RICK CLEVELAND: Vivians doesn’t get the respect she deserves

RICK CLEVELAND

RICK CLEVELAND

Something interesting happened last month when Scott Central’s Victoria Vivians set the Mississippi all-time high school scoring record, scoring 41 points in a game against Union to go well over 5,000 points in her career.

That’s right: 5,000.

Here’s what happened: I wrote a column for our msfame.com website, documenting Vivians’ achievement and the fact that Scott Central and Vivians had donated the record-breaking ball to the Mississippi Sports Hall of Fame and Museum.

Almost immediately, the tweets and e-mails started arriving, most saying something like this: “Yeah, but look at the competition she was playing against.”

True, Class 2A is the second smallest of Mississippi’s public school athletic classifications, but Scott Central often schedules up in class. Anyway, Vivians scored the 41, four under her average, on a Friday night. The next night, playing against 6A powerhouse Tupelo, and despite often being double- and triple-teamed, she went for 60. That’s right: sixty. She can score against anybody.

Vivians has continued her onslaught on the record books since then – this, despite the fact Chad Harrison, her coach, often sits her when Scott Central takes a big lead against an inferior opponent.

Still, she doesn’t get the credit she deserves. And I’m not talking about tweets and e-mails here. Somehow or another, the group that selects McDonald’s All-Americans left Vivians off the list – this, despite the fact she now ranks second in the nation in scoring at 46 points per game.

Apparently, a 23-person committee, made up of reporters, analysts and coaches, selects players for the McDonald’s honor. One wonders if these are the same people who write the copy for The Weather Channel and can’t figure out Mississippi – “the land mass between New Orleans and Mobile” – exists. I mean: How do you overlook 46 points per game and well over 5,000 points in a career?

Career leader

There’s more. Some time this week or next, Vivians, who will play collegiately at Mississippi State, will become the all-time national high school CAREER scoring leader. She will score more points than any female player has ever scored in U.S. high school basketball. And yet the National Federation of High Schools (NFHS) will not recognize that feat because Victoria scored 573 of her points as an eighth grader. The NFHS recognizes only points scored from the ninth grade through the 12th.

Charles A. Smith | Special to the Journal Victoria Vivians is on pace to be the all-time scoring leader in high school basketball, but it won't be recognized, as 573 of those points came as an eighth-grader.

Charles A. Smith | Special to the Journal
Victoria Vivians is on pace to be the all-time scoring leader in high school basketball, but it won’t be recognized, as 573 of those points came as an eighth-grader.

Now then, you tell me, if a player is good enough to play varsity basketball in the eighth grade, shouldn’t her points count?

You don’t have to answer. It’s common sense. The points counted in those games; they should count in the record books.

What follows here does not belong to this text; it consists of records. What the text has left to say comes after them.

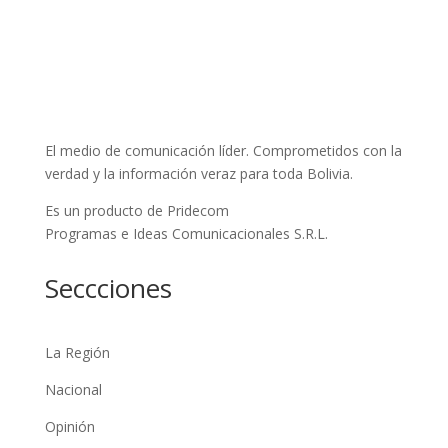
El medio de comunicación líder. Comprometidos con la
verdad y la información veraz para toda Bolivia.
Es un producto de Pridecom
Programas e Ideas Comunicacionales S.R.L.
Seccciones
La Región
Nacional
Opinión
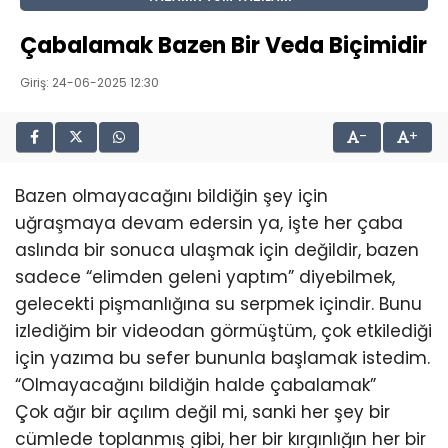
Çabalamak Bazen Bir Veda Biçimidir
Giriş: 24-06-2025 12:30
-
+
Bazen olmayacağını bildiğin şey için
uğraşmaya devam edersin ya, işte her çaba
aslında bir sonuca ulaşmak için değildir, bazen
sadece “elimden geleni yaptım” diyebilmek,
gelecekti pişmanlığına su serpmek içindir. Bunu
izlediğim bir videodan görmüştüm, çok etkilediği
için yazıma bu sefer bununla başlamak istedim.
“Olmayacağını bildiğin halde çabalamak”
Çok ağır bir açılım değil mi, sanki her şey bir
cümlede toplanmış gibi, her bir kırgınlığın her bir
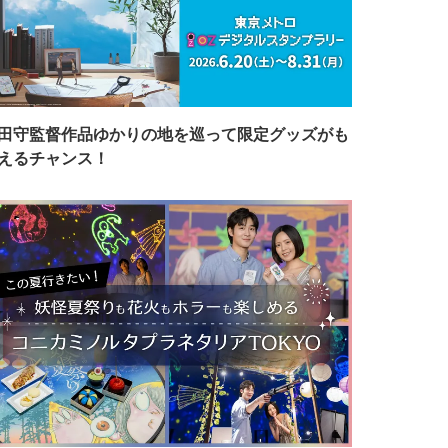
田守監督作品ゆかりの地を巡って限定グッズがも
えるチャンス！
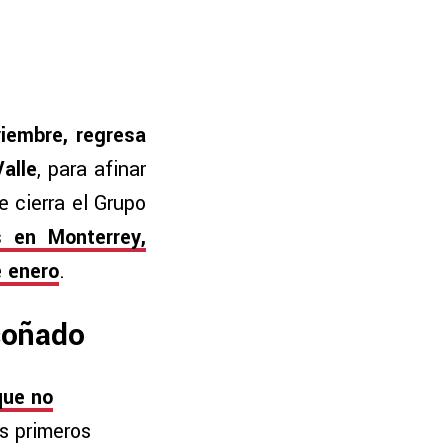
iembre, regresa
alle
, para afinar
e cierra el Grupo
 en Monterrey,
e enero
.
 soñado
que no
s primeros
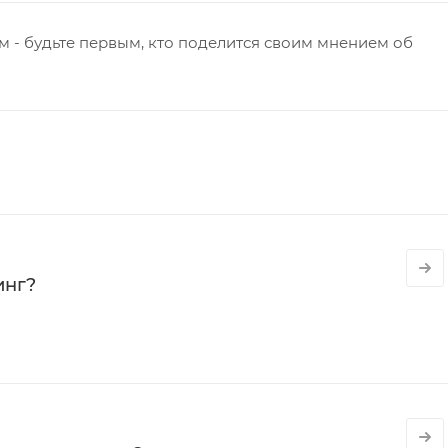
 - будьте первым, кто поделится своим мнением об
инг?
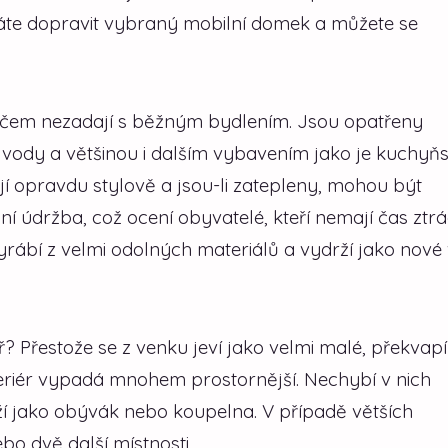
háte dopravit vybraný mobilní domek a můžete se
v ničem nezadají s běžným bydlením. Jsou opatřeny
a vody a většinou i dalším vybavením jako je kuchyň
jí opravdu stylově a jsou-li zatepleny, mohou být
í údržba, což ocení obyvatelé, kteří nemají čas ztrá
rábí z velmi odolných materiálů a vydrží jako nové 
? Přestože se z venku jeví jako velmi malé, překvapí
nteriér vypadá mnohem prostornější. Nechybí v nich
ží jako obývák nebo koupelna. V případě větších
bo dvě další místnosti.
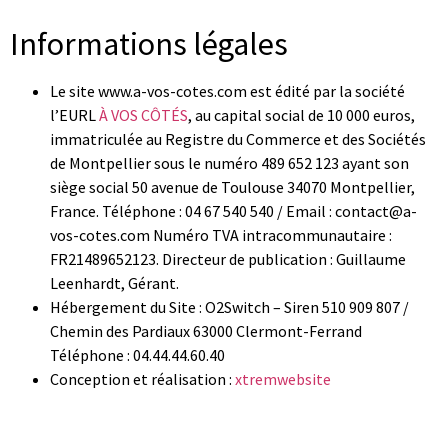
Informations légales
Le site www.a-vos-cotes.com est édité par la société
l’EURL
À VOS CÔTÉS
, au capital social de 10 000 euros,
immatriculée au Registre du Commerce et des Sociétés
de Montpellier sous le numéro 489 652 123 ayant son
siège social 50 avenue de Toulouse 34070 Montpellier,
France.
Téléphone : 04 67 540 540 / Email : contact@a-
vos-cotes.com Numéro TVA intracommunautaire :
FR21489652123.
Directeur de publication : Guillaume
Leenhardt, Gérant.
Hébergement du Site : O2Switch –
Siren 510 909 807 /
Chemin des Pardiaux 63000 Clermont-Ferrand
Téléphone : 04.44.44.60.40
Conception et réalisation :
xtremwebsite
Mentions Légales – A VOS COTES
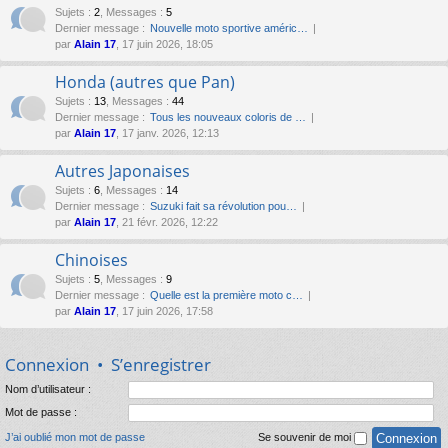
Sujets
:
2
,
Messages
:
5
Dernier message :
Nouvelle moto sportive améric…
par
Alain 17
, 17 juin 2026, 18:05
Honda (autres que Pan)
Sujets
:
13
,
Messages
:
44
Dernier message :
Tous les nouveaux coloris de …
par
Alain 17
, 17 janv. 2026, 12:13
Autres Japonaises
Sujets
:
6
,
Messages
:
14
Dernier message :
Suzuki fait sa révolution pou…
par
Alain 17
, 21 févr. 2026, 12:22
Chinoises
Sujets
:
5
,
Messages
:
9
Dernier message :
Quelle est la première moto c…
par
Alain 17
, 17 juin 2026, 17:58
Connexion
•
S’enregistrer
Nom d’utilisateur :
Mot de passe :
J’ai oublié mon mot de passe
Se souvenir de moi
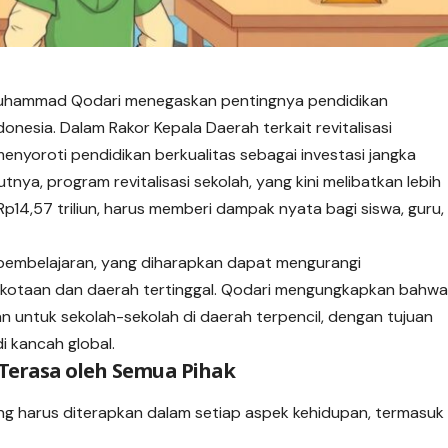
Muhammad Qodari menegaskan pentingnya pendidikan
donesia. Dalam Rakor Kepala Daerah terkait revitalisasi
nyoroti pendidikan berkualitas sebagai investasi jangka
ya, program revitalisasi sekolah, yang kini melibatkan lebih
Rp14,57 triliun, harus memberi dampak nyata bagi siswa, guru,
i pembelajaran, yang diharapkan dapat mengurangi
rkotaan dan daerah tertinggal. Qodari mengungkapkan bahw
kan untuk sekolah-sekolah di daerah terpencil, dengan tujuan
i kancah global.
 Terasa oleh Semua Pihak
yang harus diterapkan dalam setiap aspek kehidupan, termasuk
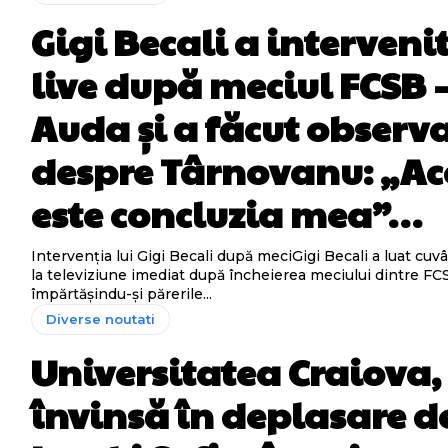
Gigi Becali a intervenit
live după meciul FCSB 
Auda și a făcut observa
despre Târnovanu: „Ac
este concluzia mea”…
Intervenția lui Gigi Becali după meciGigi Becali a luat cuvâ
la televiziune imediat după încheierea meciului dintre FC
împărtășindu-și părerile...
Diverse noutati
Universitatea Craiova,
învinsă în deplasare d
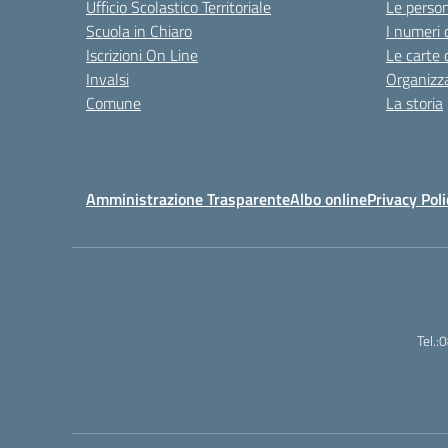
Ufficio Scolastico Territoriale
Le perso
Scuola in Chiaro
I numeri 
Iscrizioni On Line
Le carte 
Invalsi
Organizz
Comune
La storia
Amministrazione Trasparente
Albo online
Privacy Poli
Tel.:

Thankfully, Vivians and Scott Central avoided the ultimate insult. For the longest time it appeared Scott Central would be banned from the state playoffs because Scott County Schools officials had blundered, causing the county’s schools to face state takeover. (In cases of state takeover, students’ extracurricular activities are severely limited. Of course, in most cases takeover is caused by poor academic performance – not so in Scott County.)

Thankfully, common sense did prevail. The school officials who caused the problems resigned. Scott Central will begin district play this week. If all goes as expected, Vivians will close out her high school career in the State Tournament at Mississippi Coliseum, shooting for a third state championship in four years.

It’s not a given, but it is expected. And fans should have one last chance to watch the greatest girls basketball player this land mass has ever produced compete at the high school level.